Facebook is looking to get into the video-on-demand game. According to Variety, the company is launching a test to sell subscription VOD services directly to users. The test, which will roll out over the next few weeks, is only available to U.S. users and will initially include BBC and ITV’s Brit Box, CollegeHumor’s Dropout, MotorTrend App and Tastemade Plus. Users will pay the same price for each of the services as other platforms are charging: $2.99 per month for Tastemade Plus, $4.99 each for MotorTrend App and Dropout, and $6.99 for BritBox. No traditional television channels or streamers such as Netflux or Hulu are part of the test. Facebook has not said whether or not it will take a cut of the revenue during the test period. The company is also working on its own set-top device that would connect users’ TV sets to their Facebook profiles.
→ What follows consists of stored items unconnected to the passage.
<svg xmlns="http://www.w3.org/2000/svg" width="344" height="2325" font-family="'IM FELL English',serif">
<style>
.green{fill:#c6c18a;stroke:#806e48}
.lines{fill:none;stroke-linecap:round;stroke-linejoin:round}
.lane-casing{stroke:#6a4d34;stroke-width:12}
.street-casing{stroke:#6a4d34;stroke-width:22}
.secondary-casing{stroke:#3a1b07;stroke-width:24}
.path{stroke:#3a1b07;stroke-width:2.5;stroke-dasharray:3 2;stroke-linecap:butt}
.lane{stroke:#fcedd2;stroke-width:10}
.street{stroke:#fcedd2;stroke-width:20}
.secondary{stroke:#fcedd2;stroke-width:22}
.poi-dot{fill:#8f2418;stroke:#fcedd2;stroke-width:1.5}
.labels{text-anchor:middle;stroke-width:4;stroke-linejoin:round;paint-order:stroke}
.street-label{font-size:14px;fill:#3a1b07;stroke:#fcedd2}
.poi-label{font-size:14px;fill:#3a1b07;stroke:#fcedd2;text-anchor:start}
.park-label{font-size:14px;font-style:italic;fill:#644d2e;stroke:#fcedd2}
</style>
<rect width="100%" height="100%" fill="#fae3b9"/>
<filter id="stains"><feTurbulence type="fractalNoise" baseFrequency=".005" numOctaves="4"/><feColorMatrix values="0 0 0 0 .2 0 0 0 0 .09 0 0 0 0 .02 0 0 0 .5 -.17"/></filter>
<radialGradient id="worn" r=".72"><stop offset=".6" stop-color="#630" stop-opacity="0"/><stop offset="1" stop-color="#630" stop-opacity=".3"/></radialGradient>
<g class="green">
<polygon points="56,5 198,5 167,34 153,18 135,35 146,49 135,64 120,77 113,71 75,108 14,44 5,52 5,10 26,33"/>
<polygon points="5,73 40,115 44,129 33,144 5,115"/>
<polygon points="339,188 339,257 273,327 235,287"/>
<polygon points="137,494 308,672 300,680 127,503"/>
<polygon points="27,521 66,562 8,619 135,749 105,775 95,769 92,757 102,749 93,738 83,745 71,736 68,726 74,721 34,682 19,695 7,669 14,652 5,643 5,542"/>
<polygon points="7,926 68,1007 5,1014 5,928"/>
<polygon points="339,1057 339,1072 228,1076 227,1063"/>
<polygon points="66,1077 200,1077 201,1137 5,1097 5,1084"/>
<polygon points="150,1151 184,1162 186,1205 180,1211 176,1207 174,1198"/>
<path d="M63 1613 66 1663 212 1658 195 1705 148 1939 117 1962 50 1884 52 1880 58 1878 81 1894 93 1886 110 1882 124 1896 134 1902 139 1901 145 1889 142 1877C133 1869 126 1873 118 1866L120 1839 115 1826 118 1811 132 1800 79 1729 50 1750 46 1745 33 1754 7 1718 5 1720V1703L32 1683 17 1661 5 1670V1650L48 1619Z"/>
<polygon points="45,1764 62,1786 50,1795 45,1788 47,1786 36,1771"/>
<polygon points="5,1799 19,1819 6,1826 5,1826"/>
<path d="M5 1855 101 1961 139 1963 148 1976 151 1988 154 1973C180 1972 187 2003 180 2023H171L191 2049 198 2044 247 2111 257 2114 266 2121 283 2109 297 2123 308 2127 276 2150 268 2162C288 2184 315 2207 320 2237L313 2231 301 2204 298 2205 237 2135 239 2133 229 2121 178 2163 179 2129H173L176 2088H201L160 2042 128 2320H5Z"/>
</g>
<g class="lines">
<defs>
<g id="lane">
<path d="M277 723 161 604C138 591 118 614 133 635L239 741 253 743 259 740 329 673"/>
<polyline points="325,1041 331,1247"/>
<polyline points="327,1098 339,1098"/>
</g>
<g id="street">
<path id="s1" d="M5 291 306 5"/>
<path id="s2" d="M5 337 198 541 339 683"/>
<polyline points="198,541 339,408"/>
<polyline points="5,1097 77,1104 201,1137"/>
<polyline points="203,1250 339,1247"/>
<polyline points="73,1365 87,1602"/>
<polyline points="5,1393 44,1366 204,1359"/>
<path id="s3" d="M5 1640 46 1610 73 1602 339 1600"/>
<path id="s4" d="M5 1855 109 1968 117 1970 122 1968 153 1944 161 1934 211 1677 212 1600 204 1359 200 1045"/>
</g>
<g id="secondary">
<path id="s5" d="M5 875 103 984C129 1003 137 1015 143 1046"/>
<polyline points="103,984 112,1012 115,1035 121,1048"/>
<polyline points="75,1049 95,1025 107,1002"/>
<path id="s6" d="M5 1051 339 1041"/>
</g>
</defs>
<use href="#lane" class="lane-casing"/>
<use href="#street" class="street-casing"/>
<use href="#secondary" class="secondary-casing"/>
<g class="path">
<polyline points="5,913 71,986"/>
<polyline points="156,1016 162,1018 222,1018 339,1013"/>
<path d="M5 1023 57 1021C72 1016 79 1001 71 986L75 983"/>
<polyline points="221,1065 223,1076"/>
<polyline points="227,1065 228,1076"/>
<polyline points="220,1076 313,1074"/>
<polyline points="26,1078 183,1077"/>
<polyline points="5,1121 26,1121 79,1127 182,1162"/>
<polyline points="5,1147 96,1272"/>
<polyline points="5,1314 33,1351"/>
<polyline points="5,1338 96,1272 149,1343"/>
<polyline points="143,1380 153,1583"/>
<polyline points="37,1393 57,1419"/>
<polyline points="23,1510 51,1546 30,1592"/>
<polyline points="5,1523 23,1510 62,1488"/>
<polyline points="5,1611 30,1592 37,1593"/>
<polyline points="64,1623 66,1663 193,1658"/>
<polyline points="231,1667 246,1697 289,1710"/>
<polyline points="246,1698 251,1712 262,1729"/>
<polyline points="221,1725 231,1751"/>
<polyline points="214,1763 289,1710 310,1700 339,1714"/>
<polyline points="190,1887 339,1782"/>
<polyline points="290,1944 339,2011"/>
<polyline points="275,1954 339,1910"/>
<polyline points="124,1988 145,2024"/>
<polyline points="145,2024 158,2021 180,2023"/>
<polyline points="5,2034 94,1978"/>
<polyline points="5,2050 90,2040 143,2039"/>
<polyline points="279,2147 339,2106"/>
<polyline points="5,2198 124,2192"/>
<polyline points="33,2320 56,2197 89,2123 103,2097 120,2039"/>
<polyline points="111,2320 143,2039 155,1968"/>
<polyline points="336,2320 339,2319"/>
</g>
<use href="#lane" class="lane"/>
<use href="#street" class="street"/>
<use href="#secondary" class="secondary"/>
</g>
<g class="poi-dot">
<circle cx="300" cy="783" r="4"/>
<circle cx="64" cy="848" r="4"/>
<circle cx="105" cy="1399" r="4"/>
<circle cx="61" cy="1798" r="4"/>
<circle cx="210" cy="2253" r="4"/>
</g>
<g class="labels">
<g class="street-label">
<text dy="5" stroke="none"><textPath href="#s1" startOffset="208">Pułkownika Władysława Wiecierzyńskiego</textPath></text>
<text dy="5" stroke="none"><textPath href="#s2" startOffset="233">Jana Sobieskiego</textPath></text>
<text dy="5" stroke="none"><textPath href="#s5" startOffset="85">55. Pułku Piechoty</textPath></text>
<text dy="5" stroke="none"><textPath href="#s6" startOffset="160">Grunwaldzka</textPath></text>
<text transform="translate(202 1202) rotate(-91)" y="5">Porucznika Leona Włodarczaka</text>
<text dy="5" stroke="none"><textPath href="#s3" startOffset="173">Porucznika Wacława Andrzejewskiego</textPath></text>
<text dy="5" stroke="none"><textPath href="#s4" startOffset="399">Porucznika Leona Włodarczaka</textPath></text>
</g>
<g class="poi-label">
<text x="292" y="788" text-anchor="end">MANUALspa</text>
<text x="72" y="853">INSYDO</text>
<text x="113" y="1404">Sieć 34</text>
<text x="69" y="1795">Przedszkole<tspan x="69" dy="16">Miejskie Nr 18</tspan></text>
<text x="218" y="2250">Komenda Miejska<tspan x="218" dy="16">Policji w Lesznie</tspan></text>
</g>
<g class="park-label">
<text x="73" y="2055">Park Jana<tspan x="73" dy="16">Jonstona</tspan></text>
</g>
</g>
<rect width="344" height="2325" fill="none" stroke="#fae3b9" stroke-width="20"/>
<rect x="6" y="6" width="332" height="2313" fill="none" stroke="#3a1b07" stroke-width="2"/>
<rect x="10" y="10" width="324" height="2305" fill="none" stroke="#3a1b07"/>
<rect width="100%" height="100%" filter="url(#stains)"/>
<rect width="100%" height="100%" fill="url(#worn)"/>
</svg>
At the New York Times, revenues are up—but profits are down. The New York Times Company reported on Aug. 7 that while its Q2 2019 revenue showed 5.2 percent growth over the same period in 2018, its operating profit slid to $37.9 million from last year’s $40 million. New York Times Co. chief executive Mark Thompson attributed the drop to “continued investment into growing our subscription business.” That investment looks to be paying off, since subscription revenue jumped 3.8 percent from the same period last year. On the advertising front, digital ad revenue was up, while print advertising showed a 8 percent drop. However, print ads still top digital ads in revenue, with print bringing in $62.7 million and digital racking up $58 million.